Ich habe eigentlich alle beihnahe 50 Berufsjahre gelernt, großräumig und in langem Atem zu denken. Denn wenn es im Städtebau schnell geht, gehen zehn Jahre ins Land, wenn es etwas länger dauert, wie bei der Bremer Philharmonie, auch elf.

Wenn man im Städtebau Vergangenheit haben will, muß man schon lange dabei bleiben. Sonst spielt sich da nichts ab.

Fühlen Sie sich denn wohl als Herr über hunderte von Hochhäusern, die Sie hier zu verwalten haben, wenn ihre Liebe mehr zum Kleinen geht?

Das sehe ich also, denke ich doch, ziemlich cool. Es waren die Notwendigkeiten der Nachkriegszeit, die uns diese massive und schematische Bauform beschert haben. Sich dann aus der Position der begonnenen Ruhe darüber zu mokieren, finde ich nicht ganz berechtigt.

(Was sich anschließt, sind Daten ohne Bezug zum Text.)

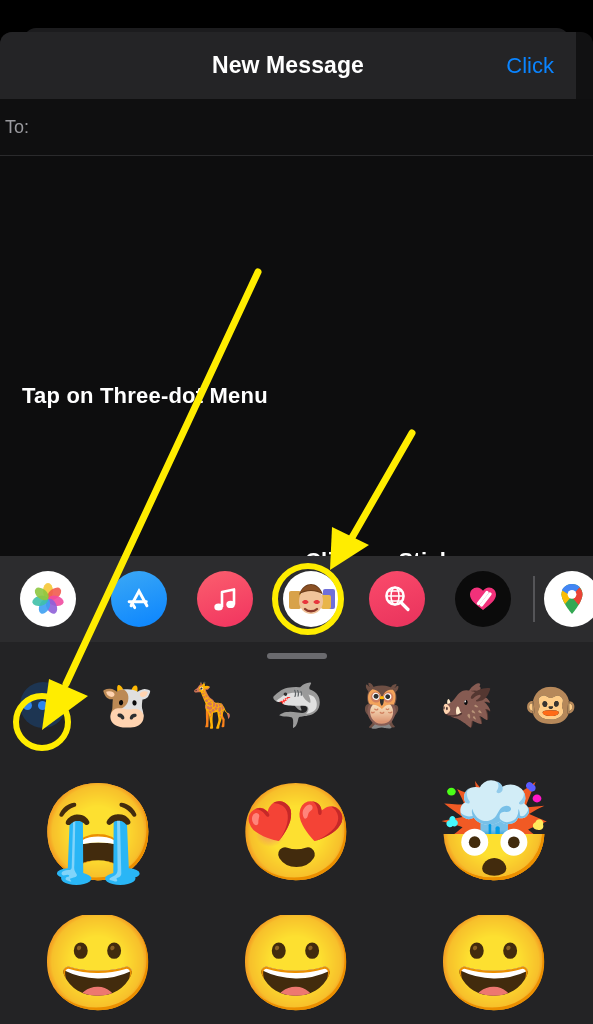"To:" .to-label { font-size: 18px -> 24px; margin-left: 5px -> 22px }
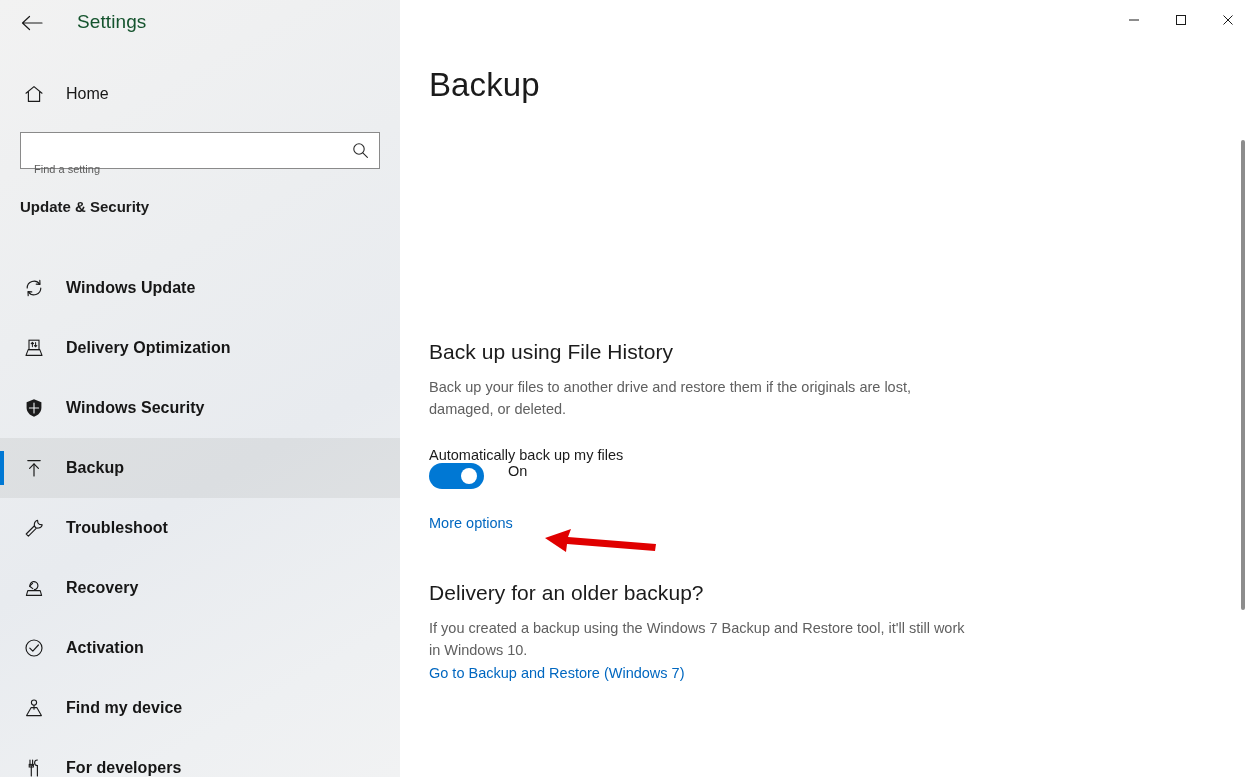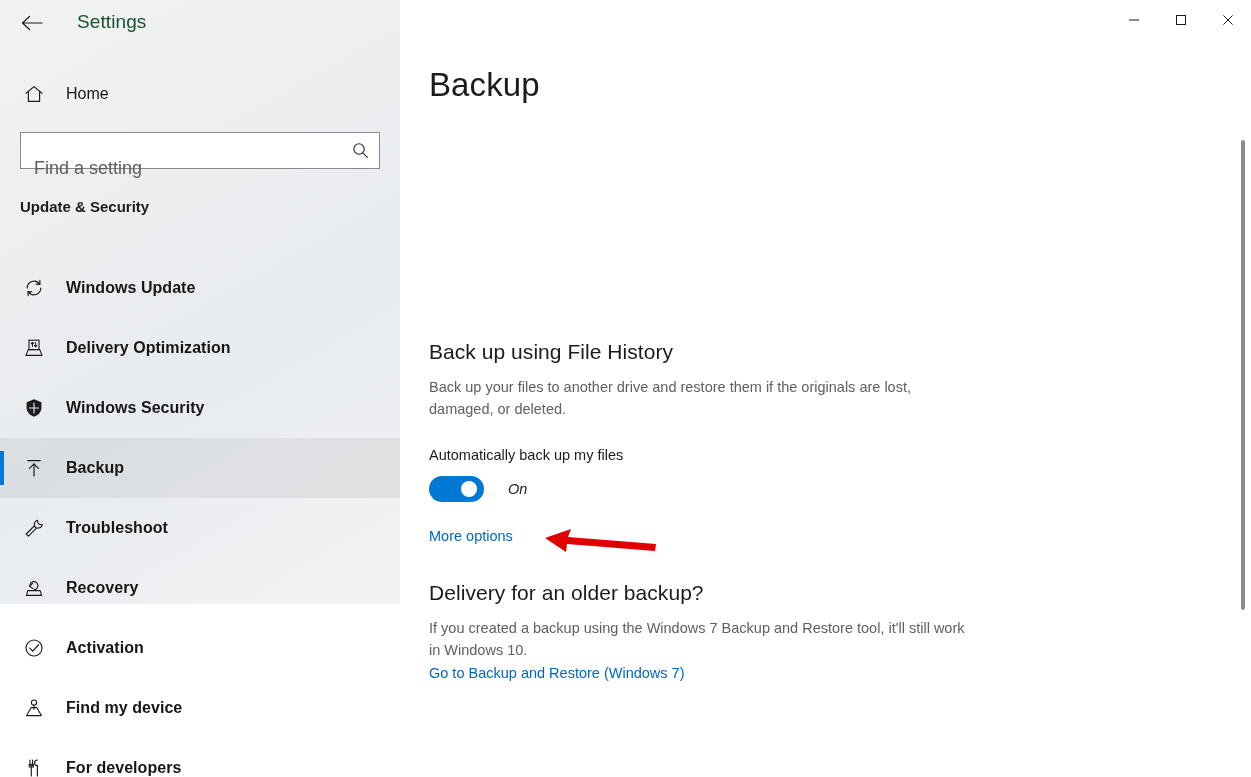"Home" .sidebar { height: 604px -> 777px }
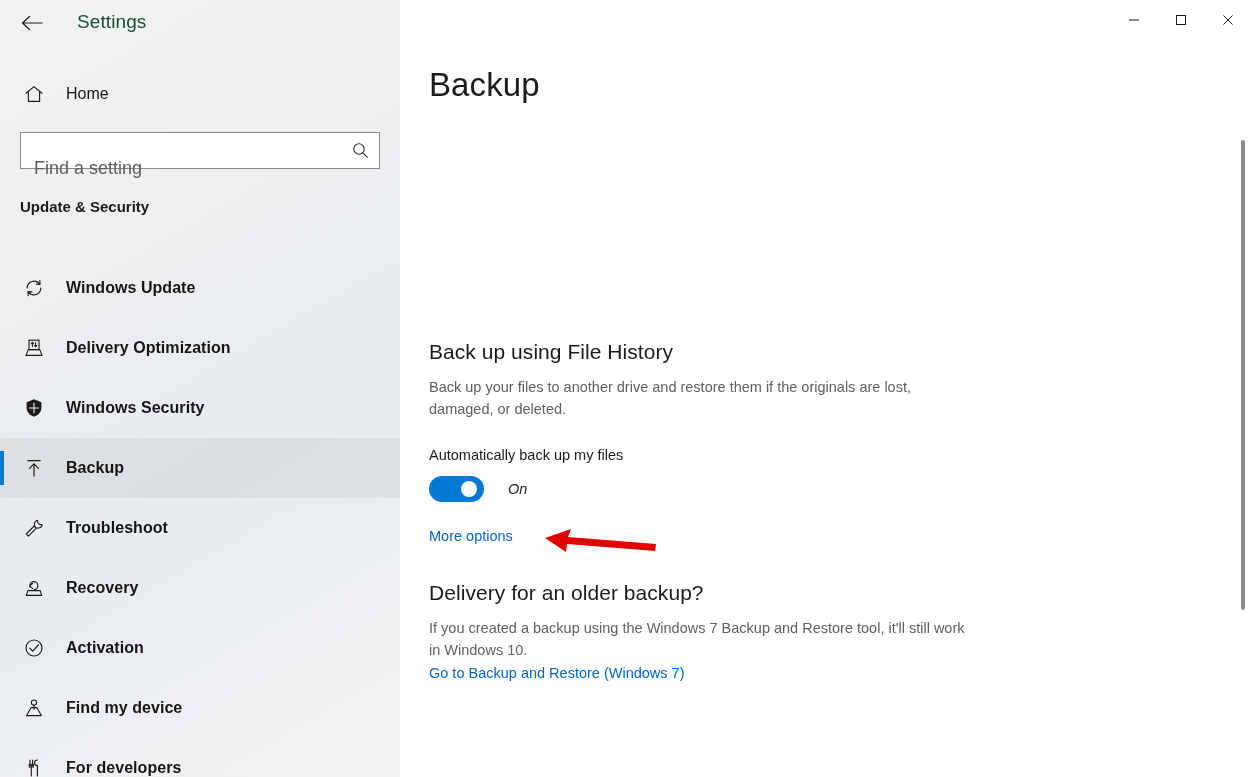"Find a setting" .search-box input { font-size: 18px -> 11px }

Ich hab selbst allerdings immer schon die Auffassung gehabt, daß das erdnahe Wohnen für alle Aufgaben ausreicht. Ich habe parallel zum Märkischen Viertel in Hannover Stadtrand eine Siedlung gebaut, in der bis auf ein achtgeschossiges Haus das höchste Haus nur dreigeschossig ist, für 10.000 Menschen immerhin. Dahinter steht die Idee, daß, wenn die Mutter aus dem Fenster guckt, sie noch erkennen können muß, ob das Kind lacht oder weint. Höher können eben Häuser für Mütter nicht sein.

Es gab ja 1987, 88 die Diskussion um den Teilabriß von Osterholz-Tenever. Sind Sie traurig, daß das wegen des Mauerfalls dann doch nicht geklappt hat?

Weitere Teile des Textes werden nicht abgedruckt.